A Groenlândia, a maior ilha do mundo, está no centro de uma nova polêmica internacional. Em uma conversa relatada como tensa, o presidente dos EUA, Donald Trump, expressou interesse em tomar controle da ilha, provocando reações firmes da Dinamarca. Mas o que há por trás dessa disputa e como isso impacta as relações internacionais?

Trump insiste: Groenlândia é estratégica para os EUA

De acordo com o jornal britânico Financial Times, Trump teria declarado estar “determinado em tomar a Groenlândia” durante uma ligação telefônica com a primeira-ministra da Dinamarca, Mette Frederiksen. A premiê respondeu enfaticamente que a ilha, um território autônomo sob a Constituição dinamarquesa, “não está à venda”.

Apesar da negativa, Frederiksen sugeriu ampliar a cooperação militar e explorar conjuntamente os recursos minerais da ilha, mas Trump manteve sua postura firme, segundo cinco autoridades europeias citadas pelo jornal.

Por que a Groenlândia atrai tanto interesse?

A Groenlândia é um território de grande importância geopolítica e econômica. Localizada no Atlântico Norte, a ilha possui vastos recursos minerais, como urânio e terras raras, além de ser estratégica para operações militares no Ártico.

Nos últimos anos, o derretimento do gelo na região tem aumentado o acesso a esses recursos, tornando a Groenlândia alvo de interesse não apenas dos EUA, mas também de outras potências, como a China.

Ambições maiores: Canal do Panamá, Canadá e Golfo do México

A Groenlândia não é o único território que figura nos planos de Trump. Em declarações polêmicas, ele também expressou o desejo de controlar o Canal do Panamá e até sugeriu uma fusão com o Canadá.
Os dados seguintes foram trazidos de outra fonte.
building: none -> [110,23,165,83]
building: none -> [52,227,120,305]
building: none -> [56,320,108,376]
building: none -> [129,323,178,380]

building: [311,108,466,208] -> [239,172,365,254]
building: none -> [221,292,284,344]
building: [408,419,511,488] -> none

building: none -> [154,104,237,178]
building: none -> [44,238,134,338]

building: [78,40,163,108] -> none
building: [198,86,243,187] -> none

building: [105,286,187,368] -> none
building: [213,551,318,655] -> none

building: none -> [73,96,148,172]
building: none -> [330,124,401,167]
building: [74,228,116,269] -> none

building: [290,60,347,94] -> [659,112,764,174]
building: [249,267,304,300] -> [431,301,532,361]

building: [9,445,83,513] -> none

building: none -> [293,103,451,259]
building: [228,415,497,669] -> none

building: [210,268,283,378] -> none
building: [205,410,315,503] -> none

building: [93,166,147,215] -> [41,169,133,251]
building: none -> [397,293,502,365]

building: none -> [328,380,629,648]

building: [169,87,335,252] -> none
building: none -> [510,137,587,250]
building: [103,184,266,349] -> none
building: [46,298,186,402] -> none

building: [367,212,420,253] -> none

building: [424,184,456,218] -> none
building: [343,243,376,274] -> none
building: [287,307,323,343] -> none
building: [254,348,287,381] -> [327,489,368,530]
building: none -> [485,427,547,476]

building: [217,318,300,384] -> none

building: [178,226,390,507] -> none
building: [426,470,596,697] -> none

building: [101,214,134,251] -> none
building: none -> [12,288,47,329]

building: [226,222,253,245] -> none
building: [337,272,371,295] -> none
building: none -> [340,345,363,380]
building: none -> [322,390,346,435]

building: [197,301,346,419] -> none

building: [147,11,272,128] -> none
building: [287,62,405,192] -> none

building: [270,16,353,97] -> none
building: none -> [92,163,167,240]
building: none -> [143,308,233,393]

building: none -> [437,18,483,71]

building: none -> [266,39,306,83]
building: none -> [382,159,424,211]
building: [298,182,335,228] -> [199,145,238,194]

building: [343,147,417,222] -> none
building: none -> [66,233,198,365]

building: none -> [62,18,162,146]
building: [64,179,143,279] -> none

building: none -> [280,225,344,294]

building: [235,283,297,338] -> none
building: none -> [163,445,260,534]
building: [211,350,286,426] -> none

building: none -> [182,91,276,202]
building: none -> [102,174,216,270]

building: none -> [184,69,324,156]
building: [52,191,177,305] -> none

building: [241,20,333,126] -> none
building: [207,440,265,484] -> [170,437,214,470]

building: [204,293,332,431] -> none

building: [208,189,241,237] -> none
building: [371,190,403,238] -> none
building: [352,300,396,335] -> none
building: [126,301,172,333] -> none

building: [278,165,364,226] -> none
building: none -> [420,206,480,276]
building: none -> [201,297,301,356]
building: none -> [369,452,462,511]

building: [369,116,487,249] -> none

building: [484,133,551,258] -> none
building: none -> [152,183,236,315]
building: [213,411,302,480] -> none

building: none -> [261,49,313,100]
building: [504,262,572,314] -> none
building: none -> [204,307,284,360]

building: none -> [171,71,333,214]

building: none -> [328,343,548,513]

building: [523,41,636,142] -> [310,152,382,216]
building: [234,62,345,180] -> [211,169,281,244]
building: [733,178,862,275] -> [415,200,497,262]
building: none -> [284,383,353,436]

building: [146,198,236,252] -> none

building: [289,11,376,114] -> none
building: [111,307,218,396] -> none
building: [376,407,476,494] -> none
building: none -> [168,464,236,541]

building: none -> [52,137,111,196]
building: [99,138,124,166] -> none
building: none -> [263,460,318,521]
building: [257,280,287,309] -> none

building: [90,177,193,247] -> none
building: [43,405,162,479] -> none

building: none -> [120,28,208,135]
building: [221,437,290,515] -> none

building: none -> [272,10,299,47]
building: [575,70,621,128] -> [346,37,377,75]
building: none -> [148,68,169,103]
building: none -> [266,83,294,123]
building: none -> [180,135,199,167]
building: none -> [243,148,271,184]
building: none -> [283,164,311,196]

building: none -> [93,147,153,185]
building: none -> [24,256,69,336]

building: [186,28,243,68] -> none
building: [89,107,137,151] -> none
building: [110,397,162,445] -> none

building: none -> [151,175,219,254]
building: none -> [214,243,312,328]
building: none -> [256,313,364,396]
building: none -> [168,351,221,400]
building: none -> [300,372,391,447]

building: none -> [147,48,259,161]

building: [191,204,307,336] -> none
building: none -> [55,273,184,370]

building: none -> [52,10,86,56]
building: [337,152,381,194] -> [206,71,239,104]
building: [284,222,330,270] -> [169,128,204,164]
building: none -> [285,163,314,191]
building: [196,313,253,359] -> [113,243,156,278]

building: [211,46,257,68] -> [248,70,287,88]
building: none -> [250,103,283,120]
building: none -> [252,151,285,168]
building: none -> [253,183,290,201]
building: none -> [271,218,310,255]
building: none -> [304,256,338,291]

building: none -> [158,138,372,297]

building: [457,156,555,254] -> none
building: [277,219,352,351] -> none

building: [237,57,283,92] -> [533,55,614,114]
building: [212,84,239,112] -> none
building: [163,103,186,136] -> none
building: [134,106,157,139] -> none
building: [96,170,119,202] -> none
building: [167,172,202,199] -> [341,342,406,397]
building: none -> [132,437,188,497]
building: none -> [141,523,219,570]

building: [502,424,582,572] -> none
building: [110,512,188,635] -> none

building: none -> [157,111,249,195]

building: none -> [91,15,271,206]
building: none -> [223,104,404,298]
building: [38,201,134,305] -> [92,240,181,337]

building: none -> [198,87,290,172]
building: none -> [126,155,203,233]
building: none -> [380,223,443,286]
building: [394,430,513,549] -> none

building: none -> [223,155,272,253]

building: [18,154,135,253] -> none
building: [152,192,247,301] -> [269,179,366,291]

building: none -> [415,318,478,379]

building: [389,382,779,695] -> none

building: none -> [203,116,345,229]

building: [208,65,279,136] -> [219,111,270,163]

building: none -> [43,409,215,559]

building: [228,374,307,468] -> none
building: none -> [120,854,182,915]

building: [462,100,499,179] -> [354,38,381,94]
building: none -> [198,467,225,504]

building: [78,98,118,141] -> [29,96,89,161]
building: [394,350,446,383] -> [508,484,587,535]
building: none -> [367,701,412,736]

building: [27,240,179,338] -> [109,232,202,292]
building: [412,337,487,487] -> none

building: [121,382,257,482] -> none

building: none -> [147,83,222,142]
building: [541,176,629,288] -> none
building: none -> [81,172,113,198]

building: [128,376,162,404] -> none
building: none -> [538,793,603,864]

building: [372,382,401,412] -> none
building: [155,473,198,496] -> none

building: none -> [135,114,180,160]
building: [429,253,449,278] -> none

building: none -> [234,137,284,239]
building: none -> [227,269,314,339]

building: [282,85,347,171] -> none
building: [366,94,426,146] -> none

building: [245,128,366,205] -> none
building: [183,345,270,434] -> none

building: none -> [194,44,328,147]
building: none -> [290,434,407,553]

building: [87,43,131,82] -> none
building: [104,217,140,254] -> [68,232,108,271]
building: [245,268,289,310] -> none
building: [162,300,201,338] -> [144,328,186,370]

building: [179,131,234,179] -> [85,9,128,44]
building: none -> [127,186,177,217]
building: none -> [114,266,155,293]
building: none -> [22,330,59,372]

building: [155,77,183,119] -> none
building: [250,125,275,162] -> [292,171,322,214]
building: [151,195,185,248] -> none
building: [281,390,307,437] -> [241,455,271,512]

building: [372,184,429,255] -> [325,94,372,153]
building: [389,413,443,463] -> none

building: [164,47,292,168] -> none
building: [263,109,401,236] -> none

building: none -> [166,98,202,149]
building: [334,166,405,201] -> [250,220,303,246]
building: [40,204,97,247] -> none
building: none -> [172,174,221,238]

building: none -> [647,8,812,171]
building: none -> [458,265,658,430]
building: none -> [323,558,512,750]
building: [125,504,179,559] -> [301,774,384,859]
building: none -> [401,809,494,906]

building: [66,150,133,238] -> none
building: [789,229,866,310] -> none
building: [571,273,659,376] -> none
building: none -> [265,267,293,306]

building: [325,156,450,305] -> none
  • Canal do Panamá: Construído pelos EUA no início do século 20, hoje é administrado pelo governo panamenho. Trump considera a infraestrutura essencial para a economia e segurança americana.
  • Canadá: Apesar de independente, Trump afirmou que os EUA gastam muito para proteger o país vizinho e defendeu uma fusão, ameaçando tarifas sobre produtos canadenses.
  • Golfo do México: Embora suas águas sejam administradas por tratados internacionais, Trump sugeriu renomear a área e aumentar a influência americana na região.

Força econômica e militar como ferramentas de pressão

Trump não descartou o uso de sanções, tarifas e até força militar para alcançar seus objetivos territoriais. Para ele, o controle da Groenlândia e do Canal do Panamá são cruciais tanto para a economia quanto para a segurança dos EUA.

Essas declarações aumentam a tensão com países aliados e reforçam as críticas à abordagem agressiva da política externa americana durante sua administração.

Um confronto com implicações globais

A postura de Trump sobre a Groenlândia exemplifica a crescente disputa por recursos estratégicos e influência no Ártico. Enquanto a Dinamarca busca proteger sua soberania, os EUA demonstram que estão dispostos a usar todos os meios disponíveis para garantir sua posição global.

Resta saber como essa situação se desenrolará e que impacto terá nas relações internacionais nos próximos anos.